══ MATERIAL PROVIDED

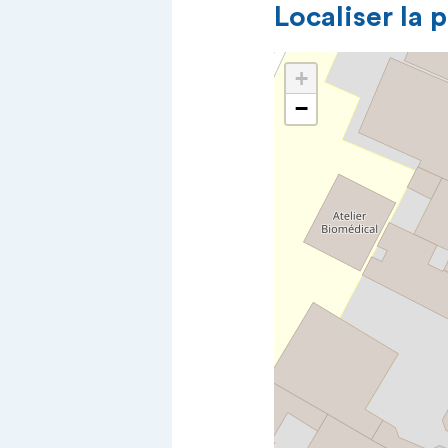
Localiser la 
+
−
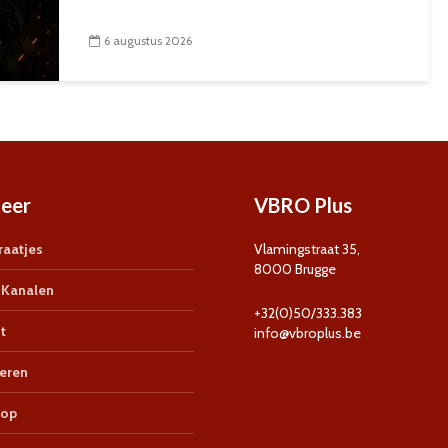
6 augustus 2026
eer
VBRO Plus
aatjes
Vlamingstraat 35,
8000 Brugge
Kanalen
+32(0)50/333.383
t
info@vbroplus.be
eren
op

════

### WHAT IS BEING ASKED
One line contains "8000 Brugge". Return that line and every later line through the end of the listing above, exactly, and nothing else.

### ANSWER SPACE
8000 Brugge
Kanalen
+32(0)50/333.383
t
info@vbroplus.be
eren
op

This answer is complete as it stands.